I spoke with Bob Auer on November 2 at the Schwab IMPACT conference.

What is the history of your fund? I understand it grew out of a separately managed account business and then you created a mutual fund.

I was a registered investment adviser with Morgan Stanley. I started there in 1987, and I had a small retail practice for 21 years, from until 2007. I totally understand where advisors are coming from, because my business was advising clients. I had no institutional accounts.

In 1987, as a new young broker not knowing anything and trying to drum up business, I hit up my family, of course. My parents were not very wealthy, but my Dad had always dabbled in the stock market and he had a small IRA account from rolling over a pension from another company. He had $100,000 and he said I could have his account, but we had to take that $100,000 and buy 100 stocks, or up to $1,000 in each holding.

I thought that was a little overkill. We should have been able to at least take a $10,000 position, and we could have built a nice portfolio with 10 different stocks. He said, “No, I want to spread it in 100 companies, and give me a big discount on the commission so we don't get eaten up.” So that's what we did.

He had formulated – I give him all the credit – an investment thesis of simply doing three things: buying only companies that had 25% increase in earnings for the quarter versus last year's quarter (not for the year); sales or revenues up 20% year-over-year; and P/E ratios no more than 12. He gave us permission to buy the first 100 stocks we found that meet those criteria.

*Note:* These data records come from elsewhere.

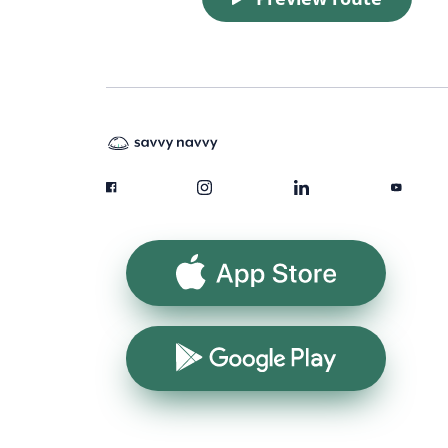
App Store
Google Play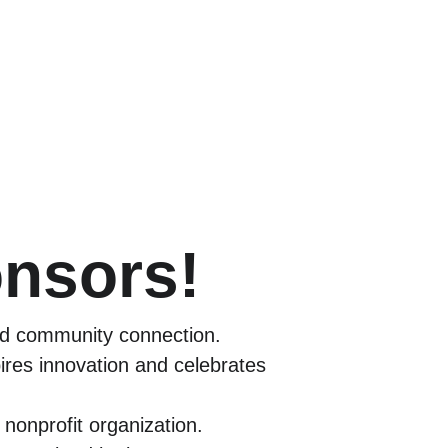
onsors!
and community connection.
res innovation and celebrates 
 nonprofit organization.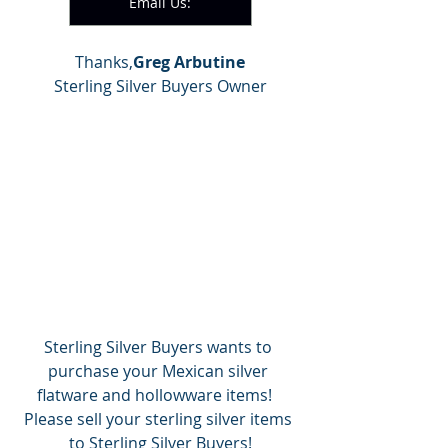
Email Us:
Thanks,
Greg Arbutine
Sterling Silver Buyers Owner
Sterling Silver Buyers wants to 
purchase your Mexican silver 
flatware and hollowware items!   
Please sell your sterling silver items 
to Sterling Silver Buyers!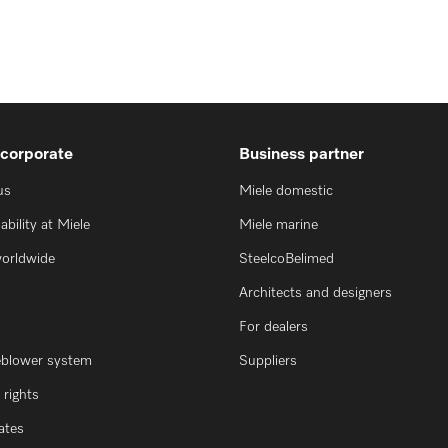
 corporate
Business partner
us
Miele domestic
ability at Miele
Miele marine
worldwide
SteelcoBelimed
Architects and designers
For dealers
eblower system
Suppliers
rights
cates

He added another caveat. “If you send me any research from your firm – at the time it was Dean Witter – I will close my account, because I don't want to be biased by that,” he said. “I just want it to meet these simple criteria.”

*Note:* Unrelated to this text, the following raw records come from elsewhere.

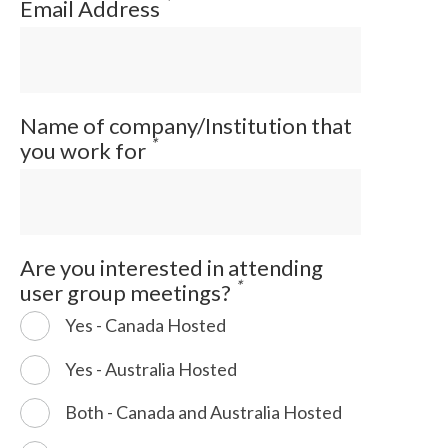
*
Email Address
Name of company/Institution that
*
you work for
Are you interested in attending
*
user group meetings?
Yes - Canada Hosted
Yes - Australia Hosted
Both - Canada and Australia Hosted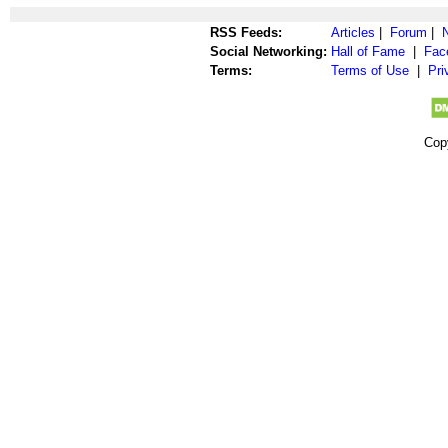
RSS Feeds:
Articles
|
Forum
|
Social Networking:
Hall of Fame
|
Fac
Terms:
Terms of Use
|
Pri
Cop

That was in 1987, before the crash on October 19. Just before the crash, the $100,000 was worth $120,000, so we had made 20%.

On the day of the crash we went down to $60,000. It dropped 50% in one day because the portfolio held micro-cap and small unheard-of stocks. But by the end of the year it was at $105,000 and we had a gain of 5%, which only equaled the S&P 500 for that year. We had worked our tails off – we had probably touched 120 stocks over the year – and we had only made $5,000.

He made five $2,000 contributions over the course of the next five years. So there was $110,000 invested, $100,000 initially and another $10,000 in small contributions. By the end of 2007, without adding any additional money, its value was $34 million. We kept to the same methodical investing system.

Nobody knew about it except me, my family, and the branch manager.

We started looking at it, humbly, and nothing beat it. Out of 10,000 mutual funds, nothing beat it. Warren Buffett didn't beat it.

Has anyone reviewed your performance record?

We brought in one of the top auditing firms in the US. I personally picked up one of their partners from the airport. He went through 21 years of statements. When I drove him back, I asked, “Have you ever seen anything like this?” He said no, he hadn’t.

Our returns were achieved without ever shorting stocks and with no market timing whatsoever. We were always fully invested, through thick and thin. We had no leverage, because in an IRA there is no margin. We were basically in 100 names the whole time.

When we show people our track record, they say, “Oh you must have owned Cisco, Microsoft, Starbucks and Wal-Mart 20 years ago, because those were what were hot. They were the Apple Computers of those 20 years. But we never owned any of those stocks, because they always had too high a P/E ratio even though they often had the growth metrics we required.